Barack Obama and George Bush were lucky. The law could have put both of them away for their entire young adulthood. Neither one would have been employable, much less president
Some argue with evidence that our drug laws are biased-that they are the new Jim Crow.
But to simply be against them for that reason misses a larger point. They are unfair to everyone, largely because of the one size fits all federal mandatory sentences.
Our federal mandatory minimum sentences are simply heavy handed and arbitrary. They can affect anyone at any time, though they disproportionately affect those without the means to fight them.
We should stand and loudly proclaim enough is enough. We should not have laws that ruin the lives of young men and women who have committed no violence.
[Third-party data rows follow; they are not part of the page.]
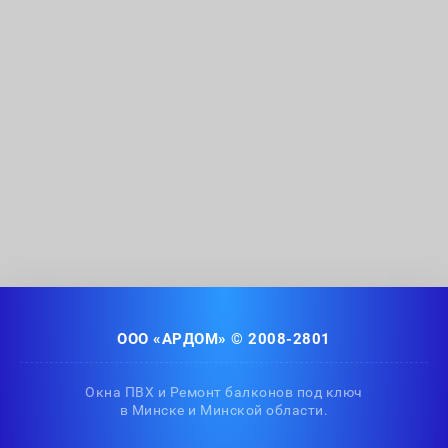
ООО «АРДОМ» © 2008-2801
Окна ПВХ и Ремонт балконов под ключ
в Минске и Минской области.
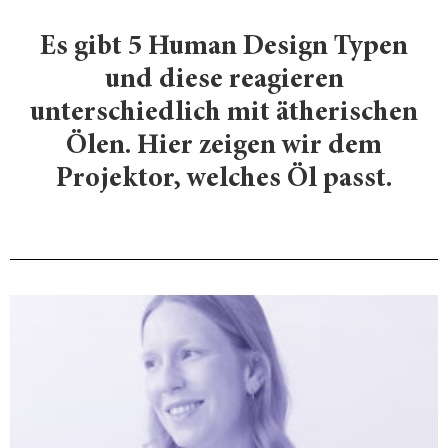
Es gibt 5 Human Design Typen
und diese reagieren
unterschiedlich mit ätherischen
Ölen. Hier zeigen wir dem
Projektor, welches Öl passt.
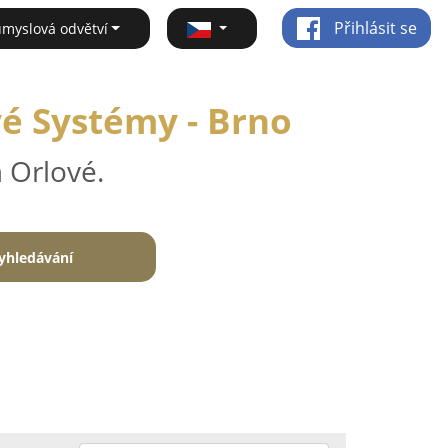
Přihlásit se
ůmyslová odvětví
é Systémy - Brno
 Orlové.
yhledávání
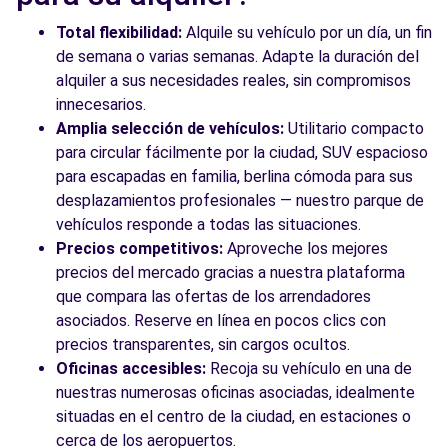
Calle Jardín de la Isla
Sevilla, AN, 41014
Total flexibilidad:
Alquile su vehículo por un día, un fin
de semana o varias semanas. Adapte la duración del
Ver agencia
alquiler a sus necesidades reales, sin compromisos
innecesarios.
Amplia selección de vehículos:
Utilitario compacto
Ver todas las agencias
para circular fácilmente por la ciudad, SUV espacioso
para escapadas en familia, berlina cómoda para sus
desplazamientos profesionales — nuestro parque de
vehículos responde a todas las situaciones.
Precios competitivos:
Aproveche los mejores
precios del mercado gracias a nuestra plataforma
que compara las ofertas de los arrendadores
asociados. Reserve en línea en pocos clics con
precios transparentes, sin cargos ocultos.
Oficinas accesibles:
Recoja su vehículo en una de
nuestras numerosas oficinas asociadas, idealmente
situadas en el centro de la ciudad, en estaciones o
cerca de los aeropuertos.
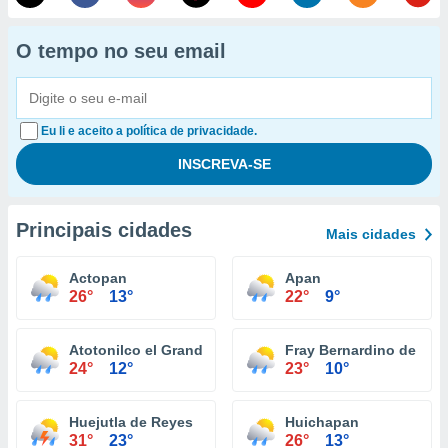
O tempo no seu email
Eu li e aceito a política de privacidade.
Principais cidades
Mais cidades
Actopan
Apan
26°
13°
22°
9°
Atotonilco el Grande
Fray Bernardino de Sa
24°
12°
23°
10°
Huejutla de Reyes
Huichapan
31°
23°
26°
13°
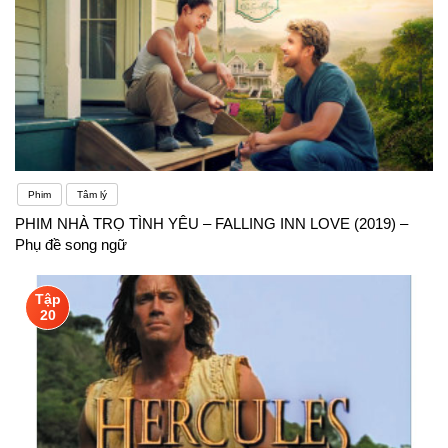
Phim
Tâm lý
PHIM NHÀ TRỌ TÌNH YÊU – FALLING INN LOVE (2019) –
Phụ đề song ngữ
Tập
20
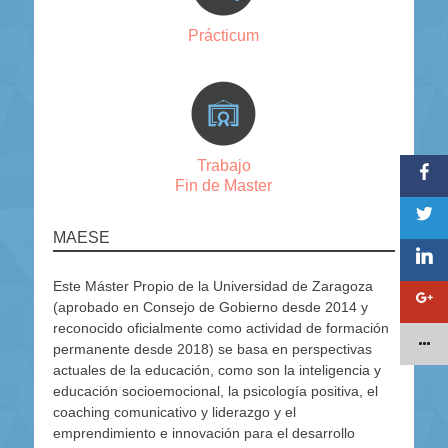
Prácticum
Trabajo
Fin de Master
MAESE
Este Máster Propio de la Universidad de Zaragoza
(aprobado en Consejo de Gobierno desde 2014 y
reconocido oficialmente como actividad de formación
permanente desde 2018) se basa en perspectivas
actuales de la educación, como son la inteligencia y
educación socioemocional, la psicología positiva, el
coaching comunicativo y liderazgo y el
emprendimiento e innovación para el desarrollo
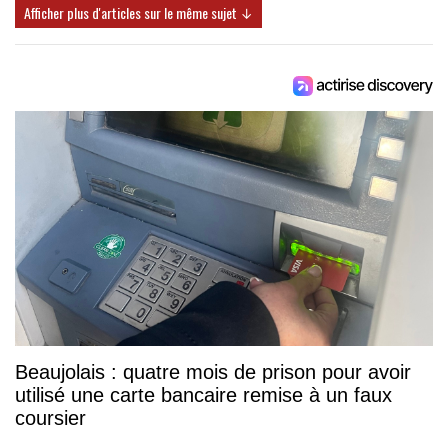
Afficher plus d'articles sur le même sujet ↓
Beaujolais : quatre mois de prison pour avoir
utilisé une carte bancaire remise à un faux
coursier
That's why I have introduced a bill to repeal federal mandatory minimum sentences. We should not have drug laws or a court system that disproportionately punishes the black community.
The history of African-American repression in this country rose from government-sanctioned racism.
Jim Crow laws were a product of bigoted state and local governments.
Big and oppressive government has long been the enemy of freedom, something black Americans know all too well.
We must always embrace individual liberty and enforce the constitutional rights of all Americans-rich and poor, immigrant and native, black and white.Such freedom is essential in achieving any longstanding health and prosperity.
As Toni Morrison said, write your own story. Challenge mainstream thought.
I hope that some of you will be open to the Republican message that favors choice in education, a less aggressive foreign policy, more compassion regarding non-violent crime, and encourages opportunity in employment.
And when the time is right, I hope that African Americans will again look to the party of emancipation, civil liberty, and individual freedom.